Reflectivity is not directly proportional to the level of risk

Beam attenuation phenomenon refers to “shadowing” effect – precipitation is severe enough to block the WX radar’s beam – the more intense the precipitation, the less distance the radar’s beam can pass through and the bounce back energy creates a false signal.


Types/Development Of WX Radar

  1. Full manual control radars
  2. Autotilt radar
  3. Fully automatic radars (Multiscan)

Early generations of radars (Full manual control radars), the antenna tilt needs to be manually adjusted.

Later, Autotilt radar came to market. Honeywell introduced the first (1st) weather radar featuring an automatic tilt computation named “Autotilt”. The radar system combines the usage of the EGPWS terrain database to achieve the auto-tilt function.

Now, Fully automatic radars is ever advancing – Multiscan radar offers an automatic computation of tilt and gain control at all ranges, all altitudes and all times – Pilots select only the desired range for the display.

Multiscan radar sends out multiple beams and the radar alternatively scans at two antenna tilt settings. The image that is displayed on the ND is the result of the stored and combined information from each beam. (機師睇既係兩個角度既合成照片)


Operations Of WX Radar

PUTTING THEORY INTO PRACTICE: Weather radar is of help, but the crew overall assessment of the weather situation plays the central role.

A key element of adverse weather avoidance strategies is : You and Me (Crew)!

The weather radar is a tool. As with any other tool, adequate skills and the crew’s involvement are needed in order to use it efficiently. In fact, the management of adverse weather still relies primarily on the crew to actively monitor the meteorological situation throughout the flight, and make a full use of the available technology. The crew overall assessment of the weather situation plays the central role.

We should:

  • Awareness of weather radar capabilities and limitations, according to the specificities outlined in the FCOM and the manufacturer’s user guide.
  • Preflight briefing
  • Regular manual vertical and horizontal scanning
  • Adequate strategic (mid-term) and tactical (short term) decision making for trajectory planning


Skills About WX Radar OPS

  1. Weather radar antenna tilt
  2. Display range management
  3. Gain adjustment

Weather Radar Antenna Tilt

The ND might not display cells at aircraft flight level, only cells that are cut by the radar beam are shown. For this reason, the antenna tilt needs to be adjusted up and down regularly to scan weather ahead.

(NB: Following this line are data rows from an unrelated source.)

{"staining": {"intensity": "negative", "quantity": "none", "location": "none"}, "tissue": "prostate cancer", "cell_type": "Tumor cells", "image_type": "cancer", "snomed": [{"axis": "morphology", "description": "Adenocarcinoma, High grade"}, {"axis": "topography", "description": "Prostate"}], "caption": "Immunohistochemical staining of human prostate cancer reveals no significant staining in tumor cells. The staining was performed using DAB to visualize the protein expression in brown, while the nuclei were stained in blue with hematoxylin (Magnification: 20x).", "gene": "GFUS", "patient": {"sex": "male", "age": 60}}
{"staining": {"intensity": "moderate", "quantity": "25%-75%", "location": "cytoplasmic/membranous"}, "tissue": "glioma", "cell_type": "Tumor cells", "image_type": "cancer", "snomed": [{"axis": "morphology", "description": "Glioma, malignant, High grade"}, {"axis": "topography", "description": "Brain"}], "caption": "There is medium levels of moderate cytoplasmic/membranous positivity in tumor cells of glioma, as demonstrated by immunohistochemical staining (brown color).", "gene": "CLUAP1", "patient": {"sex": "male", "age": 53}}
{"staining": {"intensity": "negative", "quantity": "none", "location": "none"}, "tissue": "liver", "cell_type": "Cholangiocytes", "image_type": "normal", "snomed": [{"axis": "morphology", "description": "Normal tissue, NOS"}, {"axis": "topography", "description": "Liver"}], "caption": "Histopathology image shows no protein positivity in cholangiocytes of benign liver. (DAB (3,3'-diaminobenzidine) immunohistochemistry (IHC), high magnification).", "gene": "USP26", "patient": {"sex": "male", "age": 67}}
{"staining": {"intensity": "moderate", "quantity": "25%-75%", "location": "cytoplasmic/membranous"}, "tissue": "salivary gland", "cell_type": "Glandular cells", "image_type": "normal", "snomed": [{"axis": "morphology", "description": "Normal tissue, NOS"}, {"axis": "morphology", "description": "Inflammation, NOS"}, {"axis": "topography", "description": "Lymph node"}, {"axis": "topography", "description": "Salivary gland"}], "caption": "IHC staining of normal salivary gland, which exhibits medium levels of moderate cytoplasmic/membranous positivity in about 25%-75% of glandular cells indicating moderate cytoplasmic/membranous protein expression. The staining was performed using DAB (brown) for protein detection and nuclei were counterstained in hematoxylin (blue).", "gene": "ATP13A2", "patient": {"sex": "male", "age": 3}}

– Vertically, using the antenna tilt function
– Horizontally, using the range change

Factors affect relevancy of the ND display:

In the case of a change in heading or altitude, leaving the antenna tilt on auto may induce a risk of overlooking – only cells that are cut by the radar beam are shown!

Rule Of Thumb About Antenna Tilt

Presence of yellow or green areas at high altitudes, above a red cell, may indicate a very turbulent area.

Display Range Management

The flight crew needs to monitor both the short-distance and long-distance weather.

Pilot Monitoring (PM):
adjusts ranges to plan the long-term weather avoidance strategy
(in cruise, typically 160 NM and below)

Pilot Flying (PF):
adjusts ranges to monitor the severity of adverse weather, and decide on avoidance tactics
(in cruise, typically 80 NM and below as required)


To avoid threatening convective weather, the flight crew should make deviation decisions while still at least 40 NM away;

Benefit Of Monitor Difference Range On ND Display?

To prevents the “blind alley” effect: a course change that may seem safe when using a low range ND display may reveal a blocked passage when observed at a higher range

Gain Adjustment

At low altitudes: reducing the gain

Due to increased humidity at lower levels

At high altitudes: gain should be increased

Due to water particles are frozen and clouds are less reflective


Weather detection of weather radar is based on the reflectivity of water droplets;

Only cells that are cut by the radar beam are shown on ND display

Turbulence And Weather Threats Detection

The TURB function needs humidity; therefore clear air turbulence (CAT) will not be displayed.